[Source records]
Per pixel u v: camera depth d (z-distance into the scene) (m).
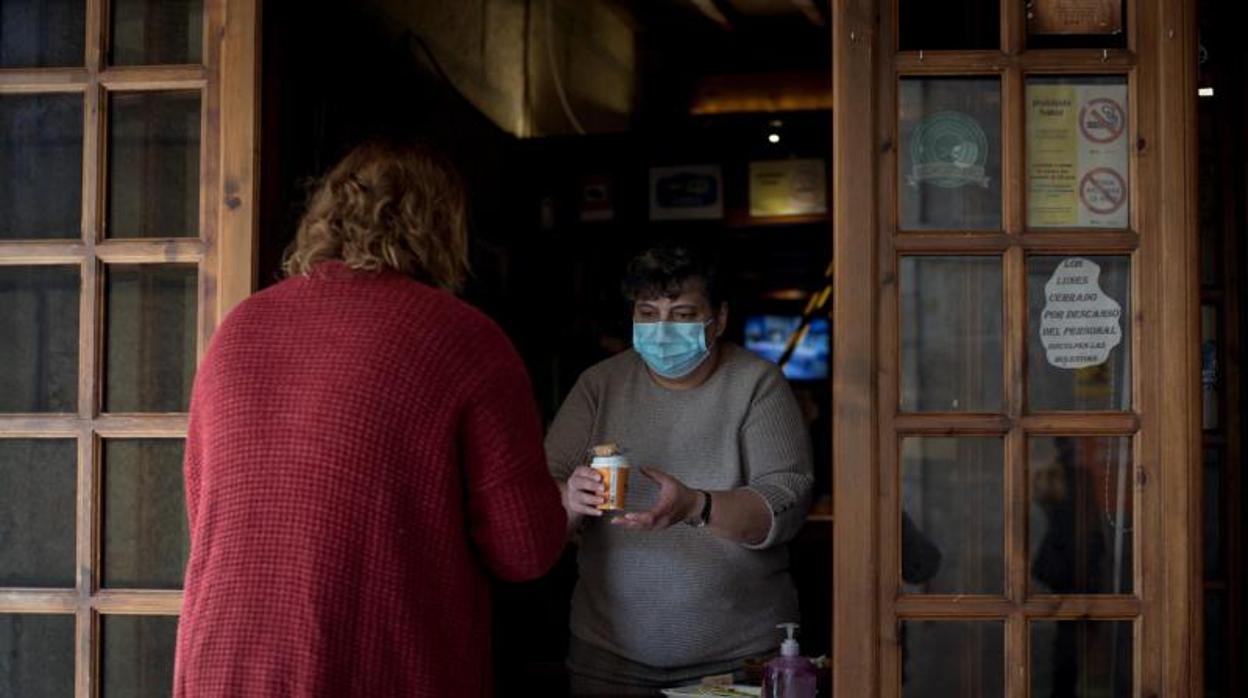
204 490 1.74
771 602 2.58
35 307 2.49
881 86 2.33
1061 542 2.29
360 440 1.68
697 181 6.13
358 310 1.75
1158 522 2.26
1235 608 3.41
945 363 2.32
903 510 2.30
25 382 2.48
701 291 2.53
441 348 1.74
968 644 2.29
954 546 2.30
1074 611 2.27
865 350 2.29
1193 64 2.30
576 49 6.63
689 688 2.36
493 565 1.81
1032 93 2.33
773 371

- **EXERCISE OBJECTIVE**: Omit the pictures. Transcribe every record exactly.

- **WRITTEN RESPONSE**:
Per pixel u v: camera depth d (z-distance into the scene) (m).
204 490 1.74
771 602 2.58
35 307 2.49
881 86 2.33
1061 542 2.29
360 440 1.68
697 181 6.13
358 310 1.75
1158 522 2.26
1235 608 3.41
945 363 2.32
903 510 2.30
25 382 2.48
701 291 2.53
441 348 1.74
968 644 2.29
954 546 2.30
1074 611 2.27
865 350 2.29
1193 64 2.30
576 49 6.63
689 688 2.36
493 565 1.81
1032 93 2.33
773 371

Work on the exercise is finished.